**Dataset excerpts**
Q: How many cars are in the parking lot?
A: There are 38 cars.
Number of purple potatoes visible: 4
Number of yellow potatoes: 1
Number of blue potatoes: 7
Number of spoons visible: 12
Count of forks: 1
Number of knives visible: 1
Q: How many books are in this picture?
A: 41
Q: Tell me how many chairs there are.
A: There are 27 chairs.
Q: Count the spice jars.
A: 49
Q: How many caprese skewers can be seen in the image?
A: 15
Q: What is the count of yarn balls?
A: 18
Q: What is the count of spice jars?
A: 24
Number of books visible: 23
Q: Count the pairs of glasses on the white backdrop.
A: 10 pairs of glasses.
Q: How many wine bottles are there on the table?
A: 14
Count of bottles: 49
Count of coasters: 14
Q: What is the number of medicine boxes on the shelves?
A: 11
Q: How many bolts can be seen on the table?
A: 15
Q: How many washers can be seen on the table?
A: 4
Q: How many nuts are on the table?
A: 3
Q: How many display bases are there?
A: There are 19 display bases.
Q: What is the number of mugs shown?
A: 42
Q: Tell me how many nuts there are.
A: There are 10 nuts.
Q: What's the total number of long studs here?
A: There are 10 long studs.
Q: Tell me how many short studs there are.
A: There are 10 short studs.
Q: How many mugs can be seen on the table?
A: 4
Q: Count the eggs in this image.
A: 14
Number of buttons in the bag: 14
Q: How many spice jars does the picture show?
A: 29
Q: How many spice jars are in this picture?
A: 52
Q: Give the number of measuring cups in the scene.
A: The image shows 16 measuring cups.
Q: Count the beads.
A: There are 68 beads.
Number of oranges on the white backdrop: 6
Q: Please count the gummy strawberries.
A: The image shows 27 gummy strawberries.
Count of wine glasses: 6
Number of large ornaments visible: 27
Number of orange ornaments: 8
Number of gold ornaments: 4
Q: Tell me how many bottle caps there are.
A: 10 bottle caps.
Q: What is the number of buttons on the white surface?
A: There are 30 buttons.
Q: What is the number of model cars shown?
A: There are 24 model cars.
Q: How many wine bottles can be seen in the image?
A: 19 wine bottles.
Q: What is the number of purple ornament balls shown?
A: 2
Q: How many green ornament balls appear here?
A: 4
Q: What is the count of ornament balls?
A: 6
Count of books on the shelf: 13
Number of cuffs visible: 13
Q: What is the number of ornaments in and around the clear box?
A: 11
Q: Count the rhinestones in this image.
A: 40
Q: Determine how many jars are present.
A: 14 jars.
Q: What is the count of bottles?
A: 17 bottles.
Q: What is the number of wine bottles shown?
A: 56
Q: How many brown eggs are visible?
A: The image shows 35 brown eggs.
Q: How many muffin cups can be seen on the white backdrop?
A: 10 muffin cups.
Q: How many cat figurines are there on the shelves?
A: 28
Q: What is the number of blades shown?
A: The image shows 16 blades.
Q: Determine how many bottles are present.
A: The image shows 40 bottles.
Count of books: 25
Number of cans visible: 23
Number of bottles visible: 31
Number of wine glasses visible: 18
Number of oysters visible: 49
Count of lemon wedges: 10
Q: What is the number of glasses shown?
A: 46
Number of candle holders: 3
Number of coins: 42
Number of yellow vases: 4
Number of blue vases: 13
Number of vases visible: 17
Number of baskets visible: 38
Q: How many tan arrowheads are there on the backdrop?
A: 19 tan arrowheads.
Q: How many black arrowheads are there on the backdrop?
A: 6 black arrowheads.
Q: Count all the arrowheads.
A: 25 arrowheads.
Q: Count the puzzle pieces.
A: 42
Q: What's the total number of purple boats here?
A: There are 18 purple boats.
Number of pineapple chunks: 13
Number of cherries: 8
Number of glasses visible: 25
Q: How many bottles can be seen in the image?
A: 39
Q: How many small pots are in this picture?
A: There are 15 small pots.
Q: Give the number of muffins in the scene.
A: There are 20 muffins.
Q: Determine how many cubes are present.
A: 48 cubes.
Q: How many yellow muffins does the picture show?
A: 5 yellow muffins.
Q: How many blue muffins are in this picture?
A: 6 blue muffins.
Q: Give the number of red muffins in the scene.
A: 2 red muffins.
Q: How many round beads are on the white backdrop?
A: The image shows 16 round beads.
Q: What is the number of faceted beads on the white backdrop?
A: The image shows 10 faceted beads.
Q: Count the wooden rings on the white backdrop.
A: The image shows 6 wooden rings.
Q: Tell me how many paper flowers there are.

**Objective**
Begin at the line of the listing that contains "Count of lemon wedges: 10" and stop after the line that contains "Number of baskets visible: 38". Reproduce those lines, switching "vases" to "jugs" and leaving everything else unchanged.

**Complete response**
Count of lemon wedges: 10
Q: What is the number of glasses shown?
A: 46
Number of candle holders: 3
Number of coins: 42
Number of yellow jugs: 4
Number of blue jugs: 13
Number of jugs visible: 17
Number of baskets visible: 38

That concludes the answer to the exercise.